A plurality of wind turbines are commonly used in conjunction with one another to generate electricity and are commonly referred to as a “wind farm.” Wind turbines on a wind farm typically include their own meteorological monitors that perform, for example, temperature, wind speed, wind direction, barometric pressure, and/or air density measurements. In addition, a separate meteorological mast or tower (“met mast”) having higher quality meteorological instruments that can provide more accurate measurements at one point in the farm is commonly provided.
Traditionally, wind farms are controlled in a decentralized fashion to generate power such that each turbine is operated to maximize local energy output while also minimizing the impact of local fatigue and extreme loads. To this end, each turbine includes a control module, which typically attempts to maximize power output of the turbine in the face of varying wind and grid conditions, while satisfying constraints like sub-system ratings and component loads.
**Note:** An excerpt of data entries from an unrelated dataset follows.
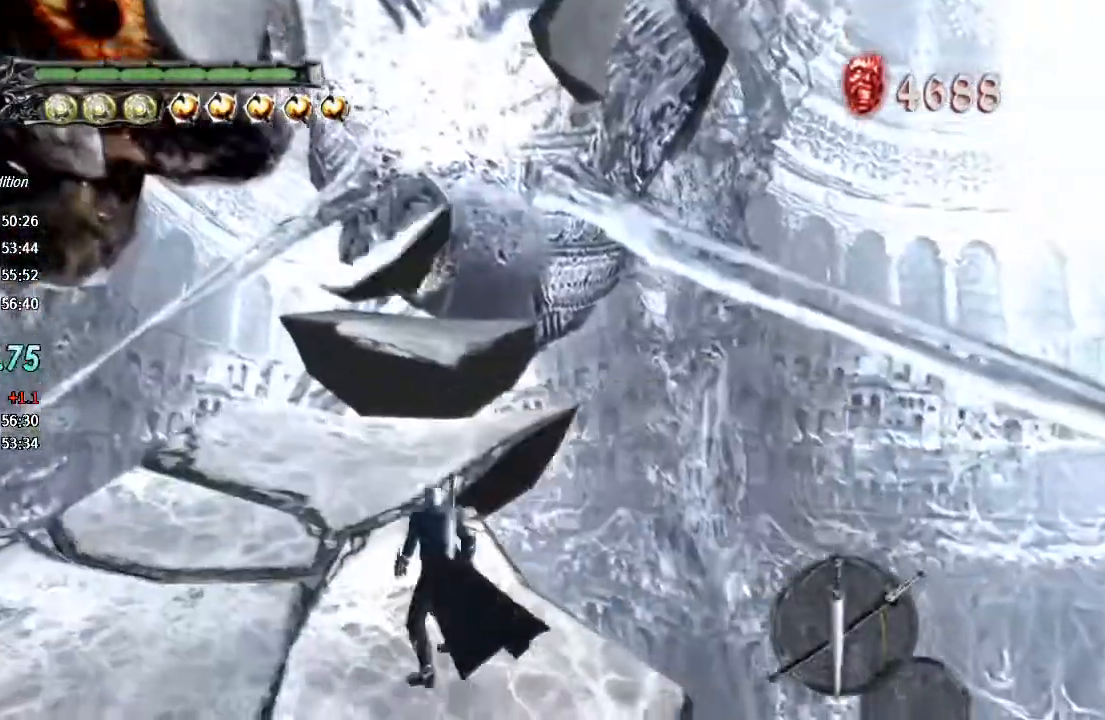
{"dt_ms": 500, "buttons": ["TRIANGLE", "R1"], "left_stick": "up", "right_stick": "center", "events": [[100, "R1", "down"], [200, "R1", "up"], [500, "R1", "down"], [500, "TRIANGLE", "down"]]}
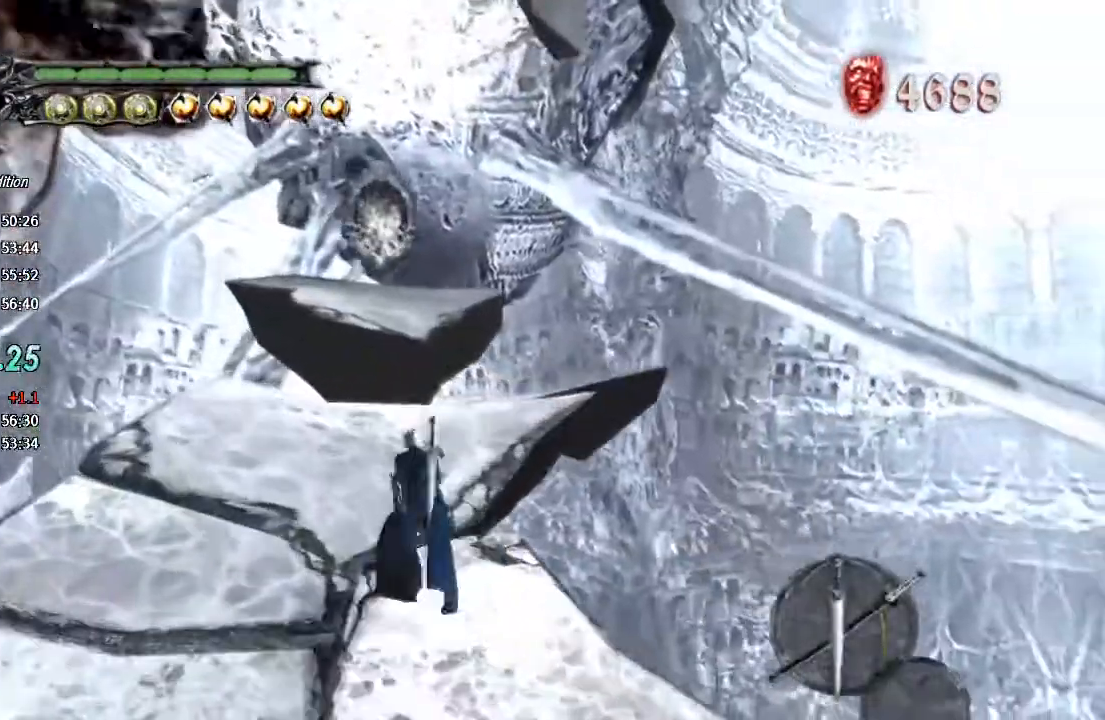
{"dt_ms": 500, "buttons": ["TRIANGLE", "R1"], "left_stick": "up", "right_stick": "center", "events": [[100, "R2", "down"], [133, "R2", "up"], [333, "L2", "down"], [433, "L2", "up"]]}
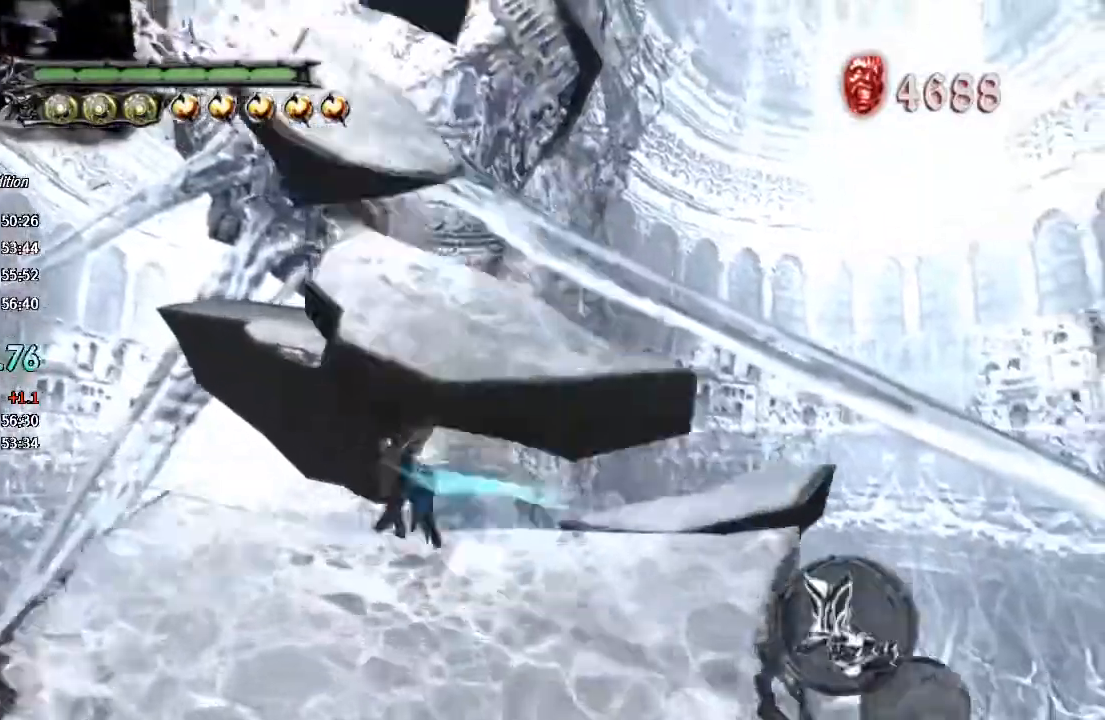
{"dt_ms": 500, "buttons": ["CROSS", "R1", "R2"], "left_stick": "up", "right_stick": "center"}
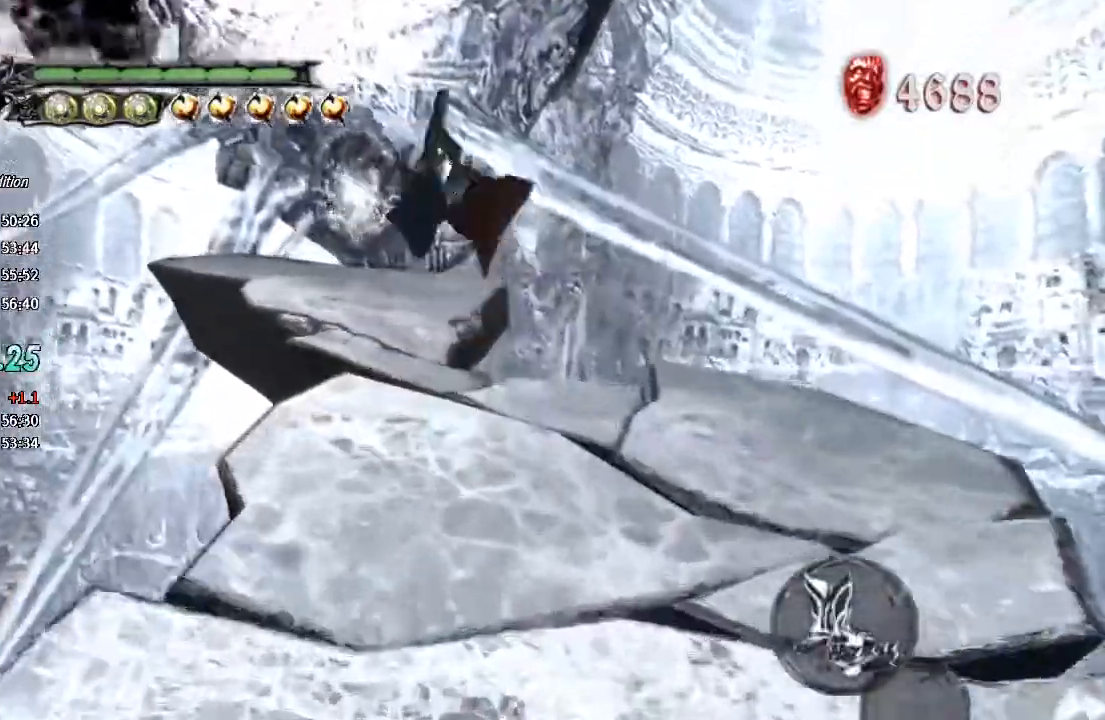
{"dt_ms": 500, "buttons": ["TRIANGLE", "R1"], "left_stick": "up", "right_stick": "center", "events": [[33, "CIRCLE", "down"], [33, "R2", "up"], [233, "CIRCLE", "up"], [233, "CROSS", "up"], [333, "TRIANGLE", "down"], [433, "TRIANGLE", "up"], [500, "TRIANGLE", "down"]]}
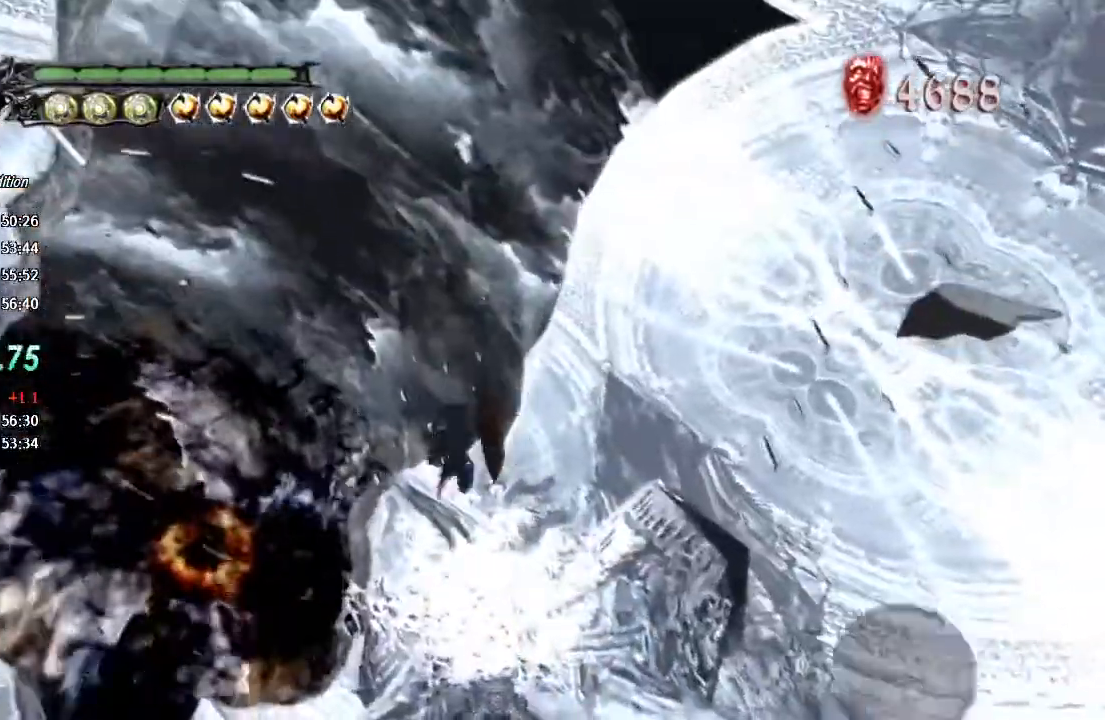
{"dt_ms": 1000, "buttons": ["R1", "R2"], "left_stick": "up", "right_stick": "center"}
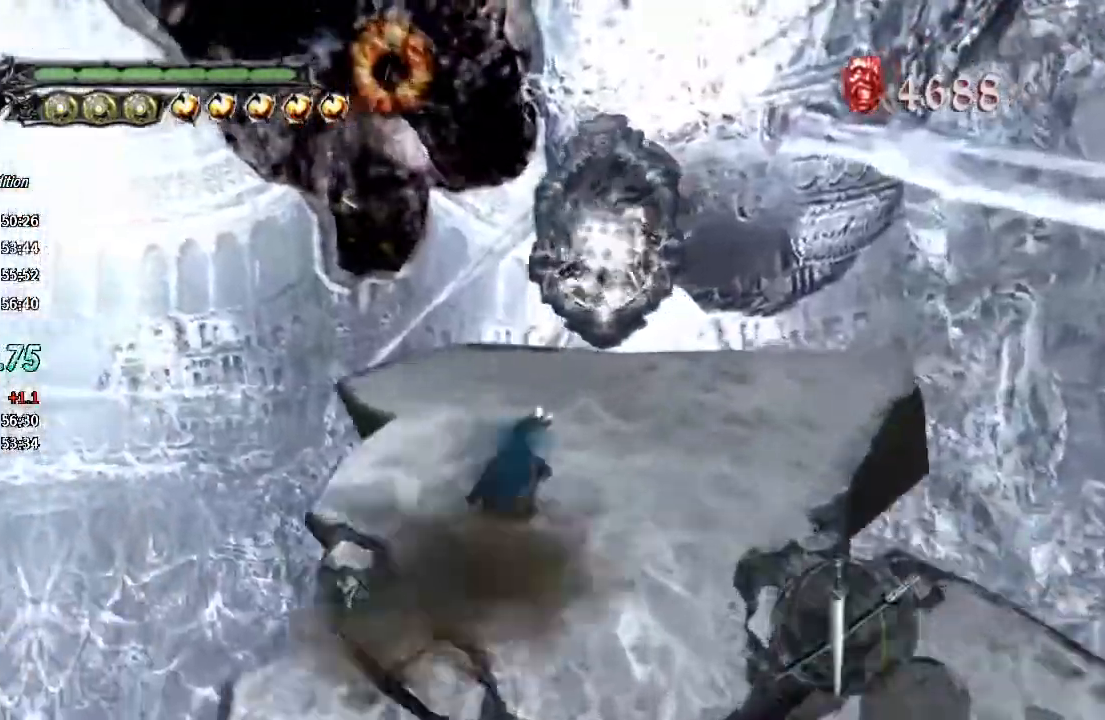
{"dt_ms": 1000, "buttons": ["CROSS"], "left_stick": "up", "right_stick": "center"}
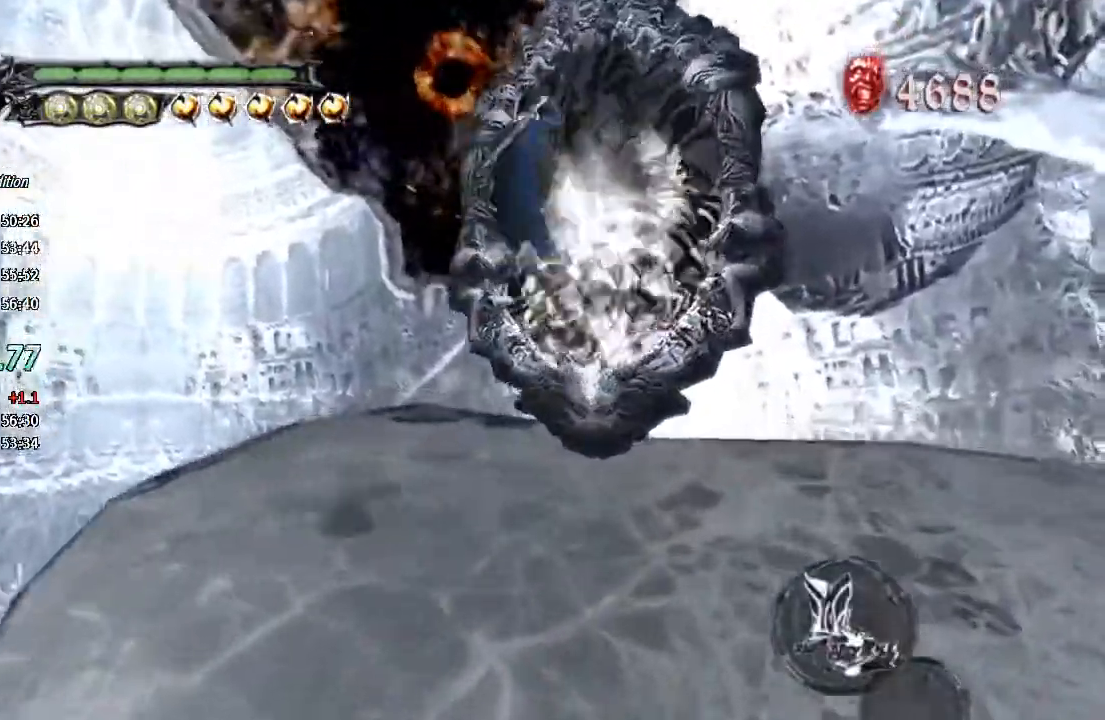
{"dt_ms": 500, "buttons": [], "left_stick": "up", "right_stick": "center", "events": [[33, "TRIANGLE", "down"], [133, "TRIANGLE", "up"], [200, "TRIANGLE", "down"], [300, "TRIANGLE", "up"], [367, "left_stick", "center"], [433, "CROSS", "up"], [433, "left_stick", "up"]]}
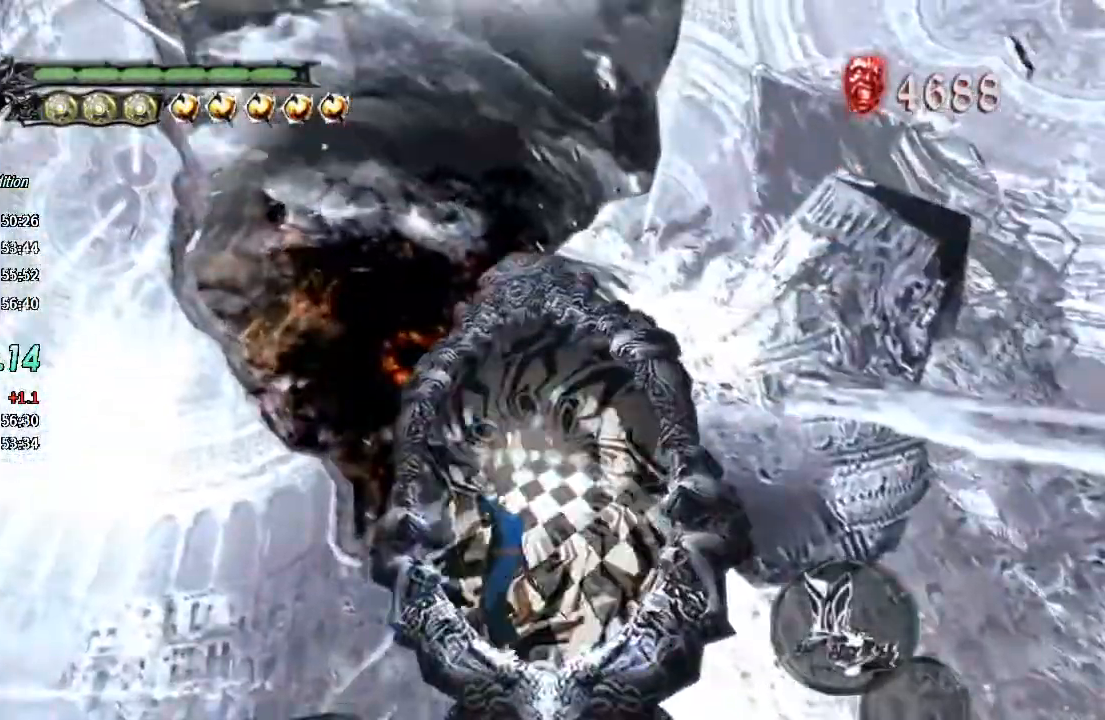
{"dt_ms": 500, "buttons": [], "left_stick": "center", "right_stick": "center", "events": [[133, "left_stick", "center"]]}
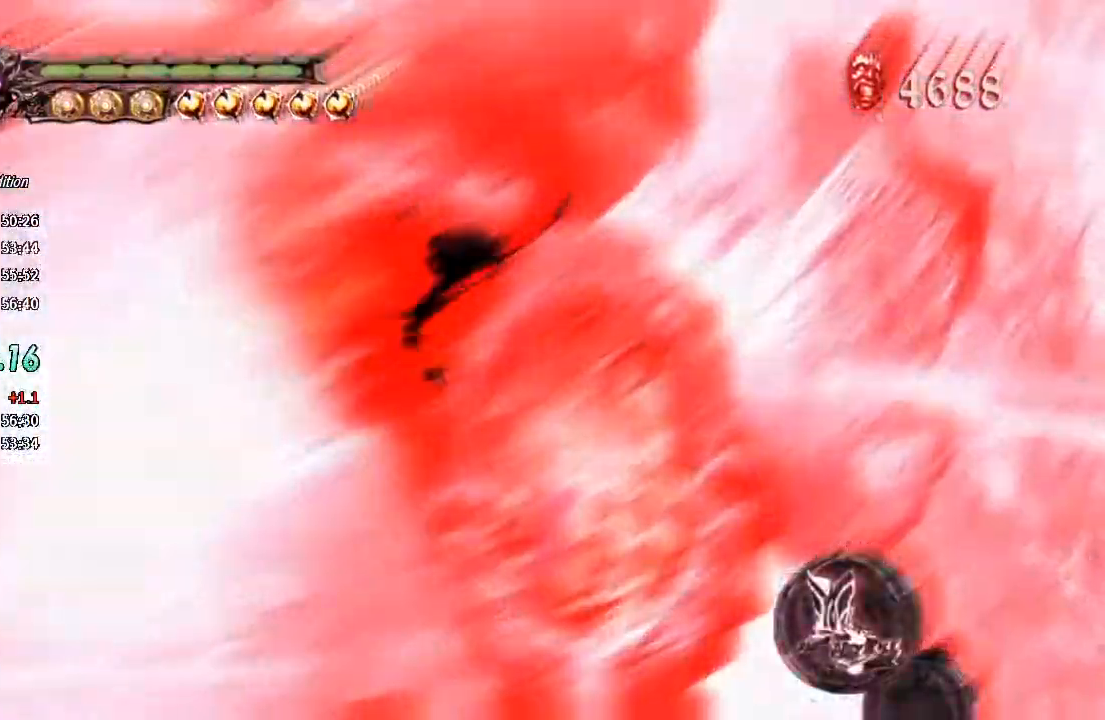
{"dt_ms": 500, "buttons": ["TOUCHPAD"], "left_stick": "up", "right_stick": "center", "events": [[33, "left_stick", "up-right"], [67, "TOUCHPAD", "down"], [100, "TOUCHPAD", "up"], [200, "TOUCHPAD", "down"], [200, "left_stick", "up"], [233, "TOUCHPAD", "up"], [300, "TOUCHPAD", "down"], [333, "TOUCHPAD", "up"], [400, "TOUCHPAD", "down"], [467, "TOUCHPAD", "up"], [500, "TOUCHPAD", "down"]]}
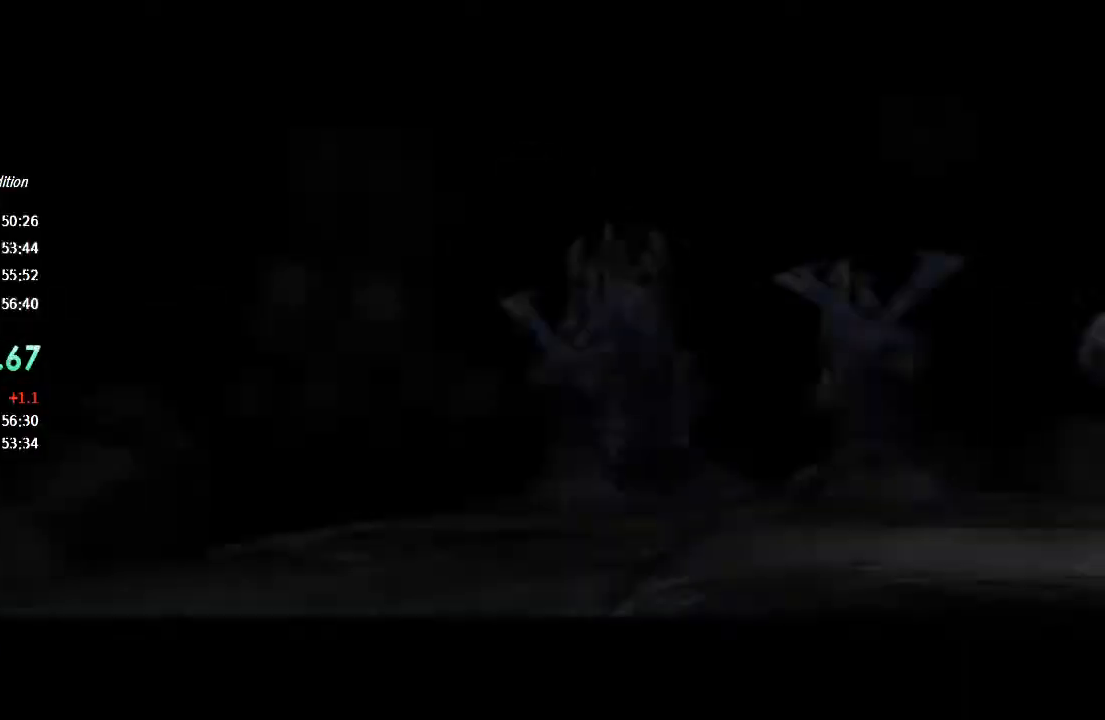
{"dt_ms": 500, "buttons": [], "left_stick": "up", "right_stick": "center", "events": [[67, "TOUCHPAD", "up"]]}
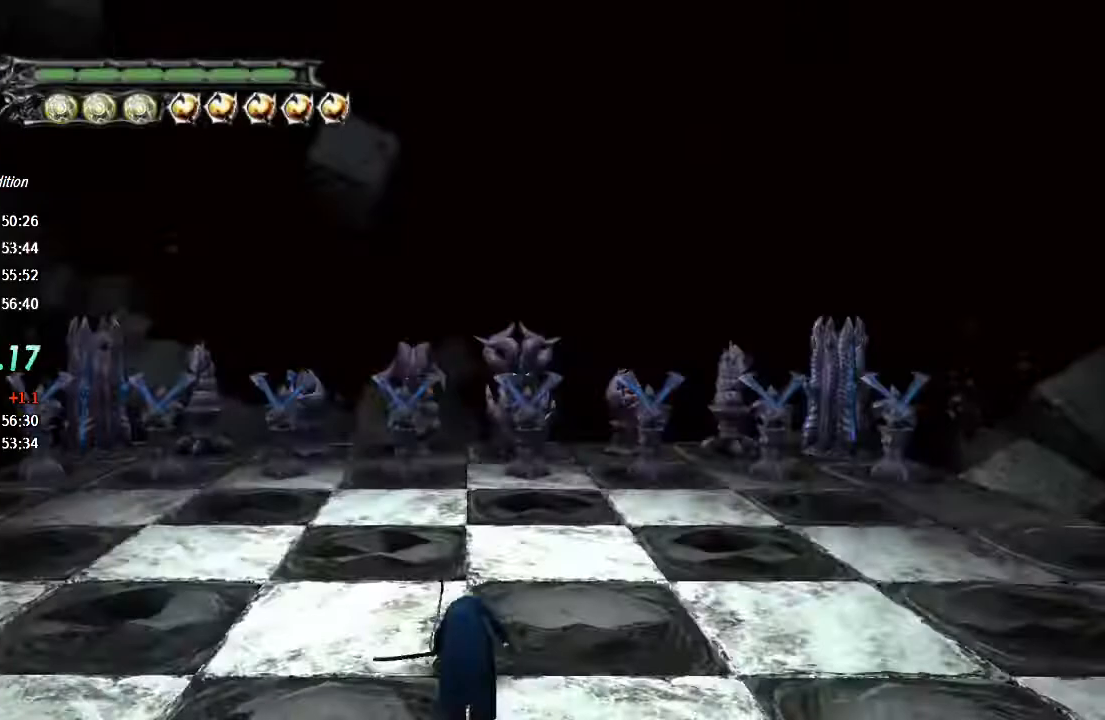
{"dt_ms": 500, "buttons": ["CIRCLE", "R1"], "left_stick": "up", "right_stick": "center", "events": [[67, "CROSS", "down"], [267, "CROSS", "up"], [333, "CIRCLE", "down"], [333, "R1", "down"]]}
It is well known that large coherent structures in the wind cause extreme loads in wind turbines and determine the extreme design load envelope. The requirements for reacting to such coherent structures, which govern extreme loads acting on the wind turbine, are different than that for reacting to the normal turbulent wind, which govern fatigue loads. For example, when coherence is high, it is beneficial to have less smoothing in the wind estimation to preserve and respond to large and sharp wind gusts in full measure so as to reduce the extreme loads. On the other hand, during low wind coherence, less smoothing causes unnecessary pitch activity and fatigue, as the wind estimation responds to noise. Thus, to handle both extreme and fatigue loads, wind turbine controllers need to be able to detect large coherent structures in oncoming wind, as well as the ability to change the response strategy accordingly.
Coherence can be expressed at various time scales and can have different impact on turbine loading which may not be monotonic with the time scale of the transients. More specifically, coherence is usually high for slow wind transients, but does not pose a danger to turbine loads as they are easily rejected by the controller. For wind transients at medium timescales, coherence decreases but could pose increased risk to the turbine loading due to resonance with natural frequencies and the controller tuning. As very fast timescales, coherence would typically die down to not pose loading risk. Thus, understanding how the wind transients at various time-scales and coherence levels affect turbine component loading is essential in designing a metric of damaging or loads-relevant wind coherence.
Some conventional methods for estimating coherence for wind characterization utilize Fourier transforms to compute coherence spectra. Such methods, however, involve complex calculations at multiple discrete frequencies, averaging over large time intervals, and can be time-consuming to complete. Further, such methods are agnostic to the nature of wind transients that can worsen turbine loads. Therefore, such methods are typically incapable of providing quick detection of large coherent structures and subsequent control action thereof.
Accordingly, an improved system and method for estimating wind coherence and controlling wind turbines based on said coherence to prevent damage would be welcomed in the technology.